You don’t number references in this case; so, remove the numbers
In referencing, we only start using a surname…..so, we cant start a reference with a B…………so start with the surname.
NB: The references that are here(reference list)……should have appeared inside the text; you cant have a reference here, yet it doesn’t appear anywhere in the text. You can check previous assignments or proposals.  
2.      B. Wisner, P. Blaikie, T. Cannon, and I. Davis (2004). At Risk - Natural hazards, people's vulnerability and disasters. Wiltshire: Routledge. 
3.      Luis Flores Ballesteros. "What determines a disaster?" 54 Pesos Sep 2008:54 Pesos 11 Sep 2008. <http://54pesos.org/2008/09/11/what-determines-a-disaster/>
4.      D. Alexander (2002). Principles of Emergency planning and Management. Harpended: Terra publishing. 
5.      USGS Earthquake Details. United States Geological Survey. http://earthquake.usgs.gov/earthquakes/eqinthenews/2010/us2010tfan/.
7.      ^ Molina, M.; Zaelke, D.; Sarmac, K. M.; Andersen, S. O.; Ramanathane, V.; Kaniaruf, D. (2009).
8.      What are this marks just before molina…..
This paragraph has been referenced wrongly….

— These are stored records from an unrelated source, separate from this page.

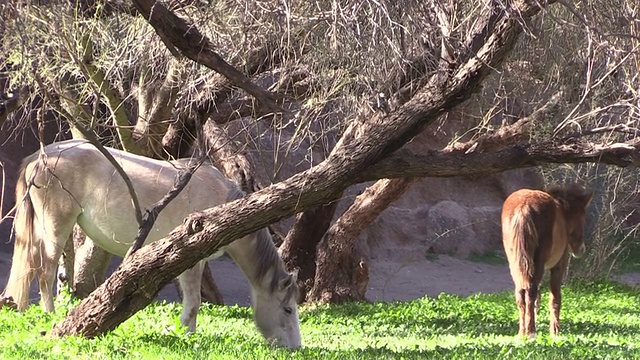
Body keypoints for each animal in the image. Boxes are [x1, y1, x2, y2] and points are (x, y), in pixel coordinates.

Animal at [1, 139, 302, 348]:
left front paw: (189, 333)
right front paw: (186, 335)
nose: (295, 348)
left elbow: (193, 302)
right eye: (287, 309)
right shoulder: (192, 259)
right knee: (46, 270)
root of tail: (41, 156)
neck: (223, 201)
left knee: (31, 266)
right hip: (56, 227)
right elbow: (194, 303)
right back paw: (50, 313)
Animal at [502, 184, 592, 338]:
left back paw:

is the effect of a natural hazard (e.g., flood, tornado, hurricane, volcanic eruption, earthquake, or landslide). It leads to financial, environmental or human losses. The resulting loss depends on the vulnerability of the affected population to resist the hazard, also called their resilience. (Bankoff, Frerks, Hillhorst, 2003) This understanding is concentrated in the formulation: "disasters occur when hazards meet vulnerability." (B.wisner, 2004) A natural hazard will hence never result in a natural disaster in areas without vulnerability, e.g. strong earthquakes in uninhabited areas luis flores(2008) The term natural has consequently been disputed because the events simply are not hazards or disasters without human involvement. D.alexander, 2002) A concrete example of the division between a natural hazard and a natural disaster is that the 1906 San Francisco earthquake was a disaster, whereas earthquakes are a hazard.
We only use surname in referencing and not initials……ask Zachary ….all the references here should appear at the back in the reference list.
NB: The other thing I would like you to note is that you should have at least two citations in every page of your work…..if you don’t have at least one citation in every page; then it implies that work may not be very academic. As such, do not just copy paste information without showing the sources through the references…….the entire part 2 of the assignment whould have citations like the above paragraph. Make sure all the citations in the text, appear in the reference list.

You can check previous assignments; like the assignment that we printed yesterday since it’s the same for Kamau…..check how the referencing was done and try and adopt that in this document. I know you can do it. So, at least you can use that assignment as a sample of how to reference because that’s the problem.

Work on this amendments and then reforward the assignment. Make sure there is flow and coherence in your section 2.